====== Exercise data
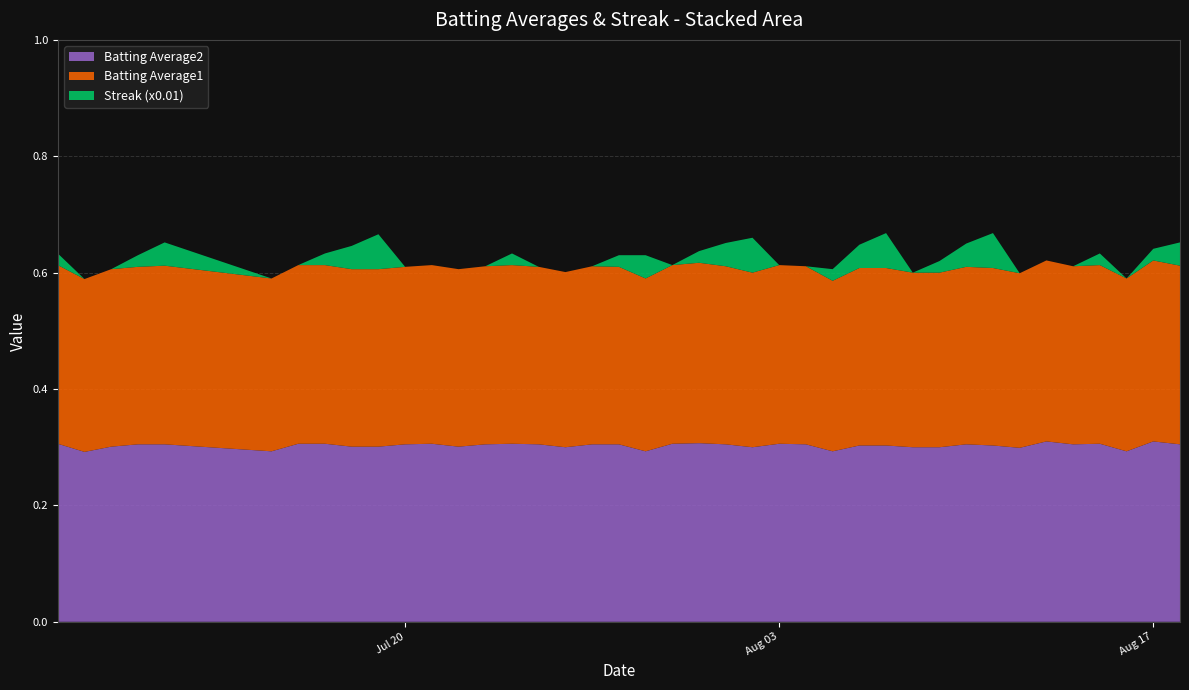

Reading left to right, transcribe all the data shown in this chart.

Batting Average1: 2010-07-07=0.3	2010-07-08=0.3	2010-07-09=0.3	2010-07-10=0.3	2010-07-11=0.3	2010-07-15=0.3	2010-07-16=0.3	2010-07-17=0.3	2010-07-18=0.3	2010-07-19=0.3	2010-07-20=0.3	2010-07-21=0.3	2010-07-22=0.3	2010-07-23=0.3	2010-07-24=0.3	2010-07-25=0.3	2010-07-26=0.3	2010-07-27=0.3	2010-07-28=0.3	2010-07-29=0.3	2010-07-30=0.3	2010-07-31=0.3	2010-08-01=0.3	2010-08-02=0.3	2010-08-03=0.3	2010-08-04=0.3	2010-08-05=0.3	2010-08-06=0.3	2010-08-07=0.3	2010-08-08=0.3	2010-08-09=0.3	2010-08-10=0.3	2010-08-11=0.3	2010-08-12=0.3	2010-08-13=0.3	2010-08-14=0.3	2010-08-15=0.3	2010-08-16=0.3	2010-08-17=0.3	2010-08-18=0.3
Batting Average2: 2010-07-07=0.3	2010-07-08=0.3	2010-07-09=0.3	2010-07-10=0.3	2010-07-11=0.3	2010-07-15=0.3	2010-07-16=0.3	2010-07-17=0.3	2010-07-18=0.3	2010-07-19=0.3	2010-07-20=0.3	2010-07-21=0.3	2010-07-22=0.3	2010-07-23=0.3	2010-07-24=0.3	2010-07-25=0.3	2010-07-26=0.3	2010-07-27=0.3	2010-07-28=0.3	2010-07-29=0.3	2010-07-30=0.3	2010-07-31=0.3	2010-08-01=0.3	2010-08-02=0.3	2010-08-03=0.3	2010-08-04=0.3	2010-08-05=0.3	2010-08-06=0.3	2010-08-07=0.3	2010-08-08=0.3	2010-08-09=0.3	2010-08-10=0.3	2010-08-11=0.3	2010-08-12=0.3	2010-08-13=0.3	2010-08-14=0.3	2010-08-15=0.3	2010-08-16=0.3	2010-08-17=0.3	2010-08-18=0.3
Streak: 2010-07-07=2.0	2010-07-08=0.0	2010-07-09=0.0	2010-07-10=2.0	2010-07-11=4.0	2010-07-15=0.0	2010-07-16=0.0	2010-07-17=2.0	2010-07-18=4.0	2010-07-19=6.0	2010-07-20=0.0	2010-07-21=0.0	2010-07-22=0.0	2010-07-23=0.0	2010-07-24=2.0	2010-07-25=0.0	2010-07-26=0.0	2010-07-27=0.0	2010-07-28=2.0	2010-07-29=4.0	2010-07-30=0.0	2010-07-31=2.0	2010-08-01=4.0	2010-08-02=6.0	2010-08-03=0.0	2010-08-04=0.0	2010-08-05=2.0	2010-08-06=4.0	2010-08-07=6.0	2010-08-08=0.0	2010-08-09=2.0	2010-08-10=4.0	2010-08-11=6.0	2010-08-12=0.0	2010-08-13=0.0	2010-08-14=0.0	2010-08-15=2.0	2010-08-16=0.0	2010-08-17=2.0	2010-08-18=4.0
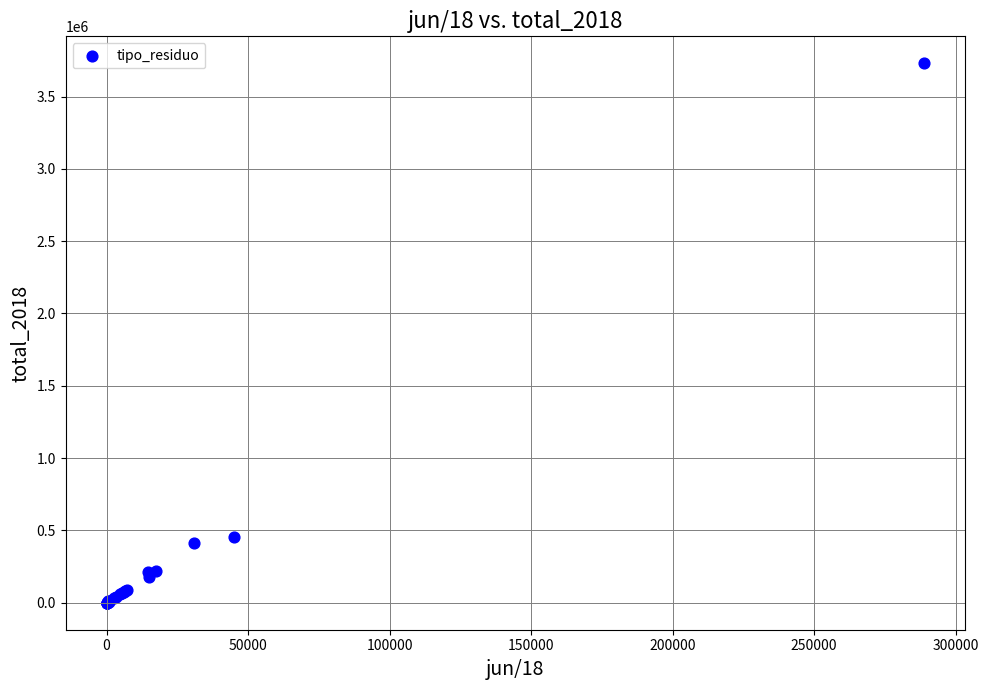

What Y value in the scatter plot is closest to 1864919?

455079.2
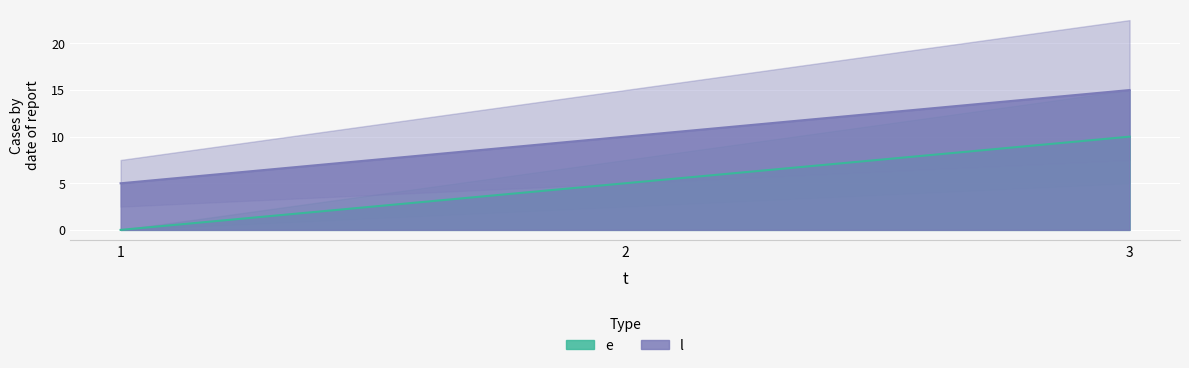

Is the value of l at 3 greater than the value of e at 2?

Yes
============
◆ **How to complete this task**:
Reproduce verbatim the part of the items that opens with the line containing "What Y value" and continues through the end of the items, including both ends. Omit the pictures from your reproduction.

◆ **Response to this task**:
What Y value in the scatter plot is closest to 1864919?

455079.2

Is the value of l at 3 greater than the value of e at 2?

Yes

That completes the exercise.